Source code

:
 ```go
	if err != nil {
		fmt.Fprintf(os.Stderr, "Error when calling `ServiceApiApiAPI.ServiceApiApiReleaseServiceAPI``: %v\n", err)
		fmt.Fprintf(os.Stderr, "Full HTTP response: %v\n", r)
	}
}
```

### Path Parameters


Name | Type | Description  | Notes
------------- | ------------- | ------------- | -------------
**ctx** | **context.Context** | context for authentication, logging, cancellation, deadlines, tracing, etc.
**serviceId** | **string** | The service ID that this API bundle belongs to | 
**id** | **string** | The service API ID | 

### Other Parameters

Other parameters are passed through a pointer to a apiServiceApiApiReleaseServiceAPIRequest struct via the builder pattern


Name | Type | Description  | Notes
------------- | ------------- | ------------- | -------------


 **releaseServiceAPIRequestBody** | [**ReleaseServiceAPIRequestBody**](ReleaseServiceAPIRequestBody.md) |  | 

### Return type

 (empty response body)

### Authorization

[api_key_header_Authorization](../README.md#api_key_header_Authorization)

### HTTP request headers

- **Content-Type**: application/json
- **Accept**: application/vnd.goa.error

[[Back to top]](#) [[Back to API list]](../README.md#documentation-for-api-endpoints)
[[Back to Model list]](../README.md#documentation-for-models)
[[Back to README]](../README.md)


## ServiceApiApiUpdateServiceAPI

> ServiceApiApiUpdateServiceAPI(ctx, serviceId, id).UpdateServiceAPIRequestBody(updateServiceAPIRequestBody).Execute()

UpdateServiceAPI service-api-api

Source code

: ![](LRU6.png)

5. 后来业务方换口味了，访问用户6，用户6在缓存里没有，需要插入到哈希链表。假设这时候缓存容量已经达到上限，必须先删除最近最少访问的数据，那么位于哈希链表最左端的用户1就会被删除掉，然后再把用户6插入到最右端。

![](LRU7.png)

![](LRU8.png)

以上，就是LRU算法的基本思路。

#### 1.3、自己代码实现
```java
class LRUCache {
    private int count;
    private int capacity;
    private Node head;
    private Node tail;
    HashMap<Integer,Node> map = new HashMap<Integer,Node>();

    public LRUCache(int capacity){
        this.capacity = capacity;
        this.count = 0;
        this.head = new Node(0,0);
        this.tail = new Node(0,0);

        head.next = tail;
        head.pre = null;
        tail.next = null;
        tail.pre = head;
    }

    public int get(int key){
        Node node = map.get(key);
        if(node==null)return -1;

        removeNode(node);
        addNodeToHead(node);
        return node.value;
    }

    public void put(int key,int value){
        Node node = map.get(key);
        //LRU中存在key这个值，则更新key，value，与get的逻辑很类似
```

_ _ _

Description of the task:
Restate exactly the lines running from the line with "- **Content-Type**: application/json" to the end of the entries above, both ends included.

Answer to the problem:
- **Content-Type**: application/json
- **Accept**: application/vnd.goa.error

[[Back to top]](#) [[Back to API list]](../README.md#documentation-for-api-endpoints)
[[Back to Model list]](../README.md#documentation-for-models)
[[Back to README]](../README.md)


## ServiceApiApiUpdateServiceAPI

> ServiceApiApiUpdateServiceAPI(ctx, serviceId, id).UpdateServiceAPIRequestBody(updateServiceAPIRequestBody).Execute()

UpdateServiceAPI service-api-api

Source code

: ![](LRU6.png)

5. 后来业务方换口味了，访问用户6，用户6在缓存里没有，需要插入到哈希链表。假设这时候缓存容量已经达到上限，必须先删除最近最少访问的数据，那么位于哈希链表最左端的用户1就会被删除掉，然后再把用户6插入到最右端。

![](LRU7.png)

![](LRU8.png)

以上，就是LRU算法的基本思路。

#### 1.3、自己代码实现
```java
class LRUCache {
    private int count;
    private int capacity;
    private Node head;
    private Node tail;
    HashMap<Integer,Node> map = new HashMap<Integer,Node>();

    public LRUCache(int capacity){
        this.capacity = capacity;
        this.count = 0;
        this.head = new Node(0,0);
        this.tail = new Node(0,0);

        head.next = tail;
        head.pre = null;
        tail.next = null;
        tail.pre = head;
    }

    public int get(int key){
        Node node = map.get(key);
        if(node==null)return -1;

        removeNode(node);
        addNodeToHead(node);
        return node.value;
    }

    public void put(int key,int value){
        Node node = map.get(key);
        //LRU中存在key这个值，则更新key，value，与get的逻辑很类似
```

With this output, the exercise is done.